China’s international tsunami warning center has opened, serving countries bordering on the South China Sea, oceanic officials announced.
The center, built and managed by China, monitors major earthquake subduction zones — where the Earth’s plates converge — in the South China, Sulu and Sulawesi seas and provides 24-hour uninterrupted warning services, said Wang Hua, a State Oceanic Administration (SOA) official.
The South China Sea region is prone to tsunamis and littoral countries have, until now, relied on services provided by American and Japanese warning centers.
China’s Yongxing Island.
The warning center was proposed in 2009. In 2013, the Intergovernmental Oceanographic Commission of the UN Educational, Scientific and Cultural Organization (IOC/UNESCO) approved an SOA plan.
Wang said the center was the result of practical maritime cooperation between countries around the South China Sea.
Yuan Ye, director of the National Tsunami Warning Center, said China is now capable of warning the public of a tsunami eight to ten minutes after an earthquake.
In 1897, a tsunami caused by an earthquake in the northern Sulu Sea killed more than 100 people.

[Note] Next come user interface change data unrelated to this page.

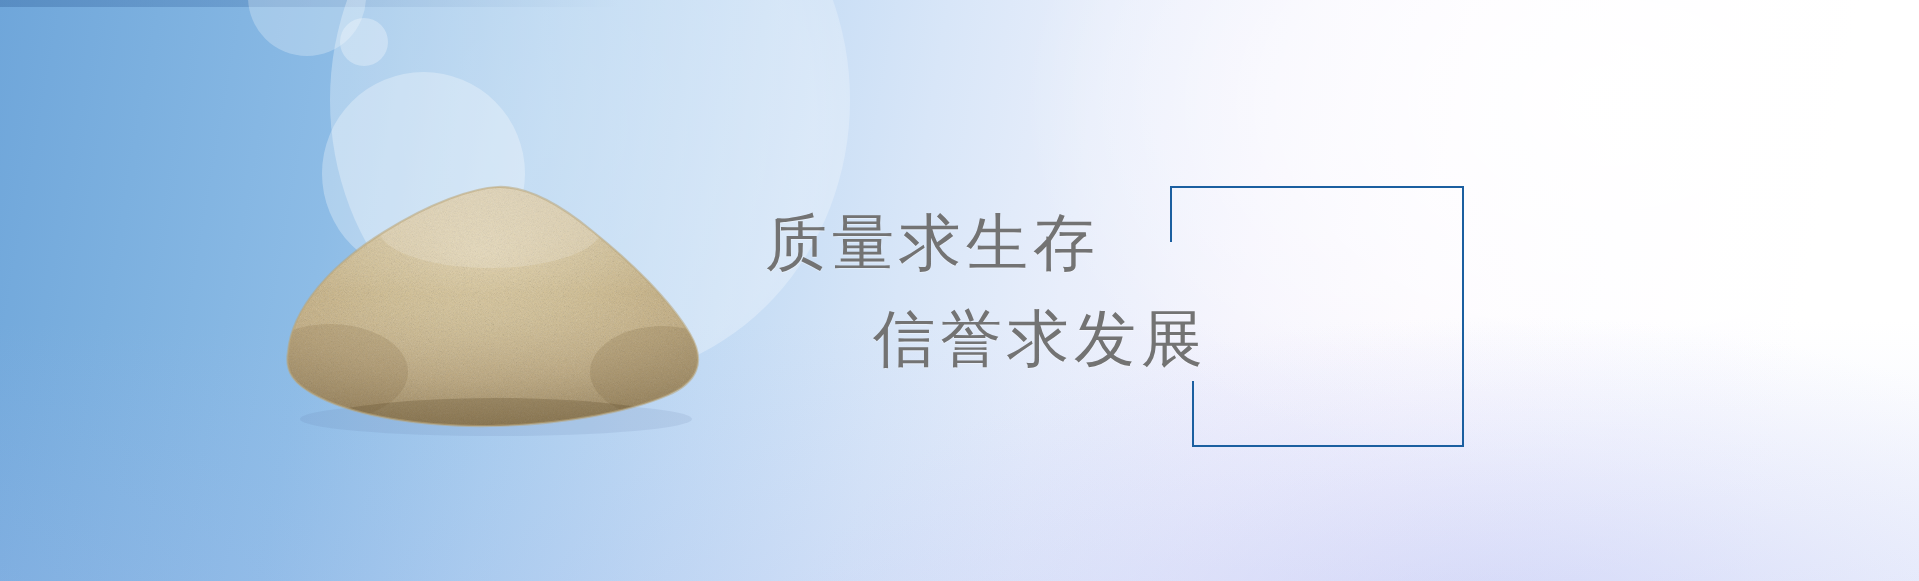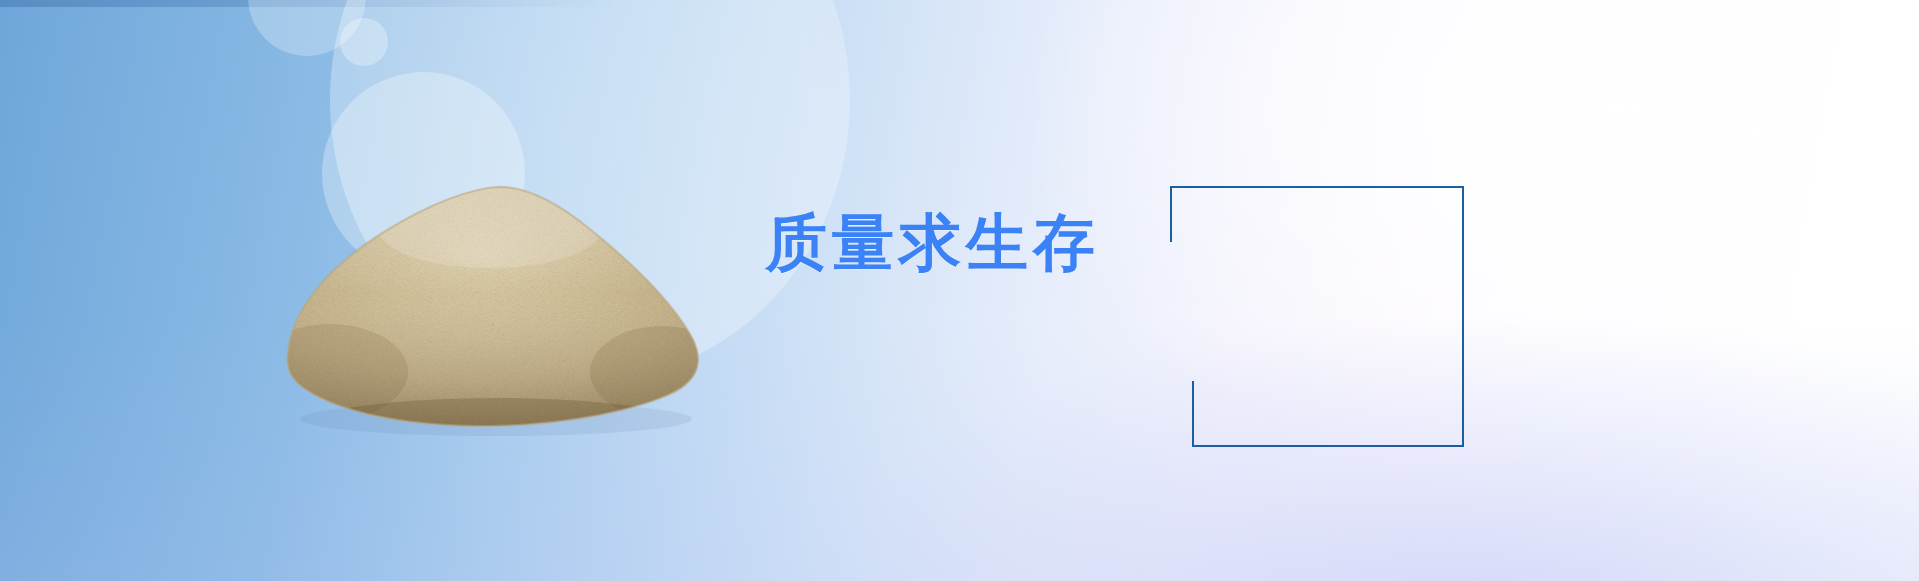--- a/index.html
+++ b/index.html
@@ -124,10 +124,10 @@
   }
   .line {
     font-size: 62px;
-    font-weight: 700;
+    font-weight: 400;
     letter-spacing: 5px;
     line-height: 1.0;
-    color: #3b82f6;
+    color: #737373;
     white-space: nowrap;
     text-shadow: 0 1px 0 rgba(255,255,255,0.35);
   }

An earthquake measuring 8.0 magnitude in the Sulawesi Sea in 1976 resulted in nearly 8,000 deaths in the Philippines.
More than 80 percent of tsunamis occur in the Pacific.
Numerical simulation shows that if a 8.5-magnitude earthquake hit the Manila Trench in the north, the tsunami it triggered would have severe effects in the Philippines, Vietnam, Malaysia, Brunei and south China’s coastal areas, said Yu Fujiang, director of the National Marine Environmental Forecasting Center.
China will hold trainings and provide tsunami warnings for countries surrounding the South China Sea, Wang said.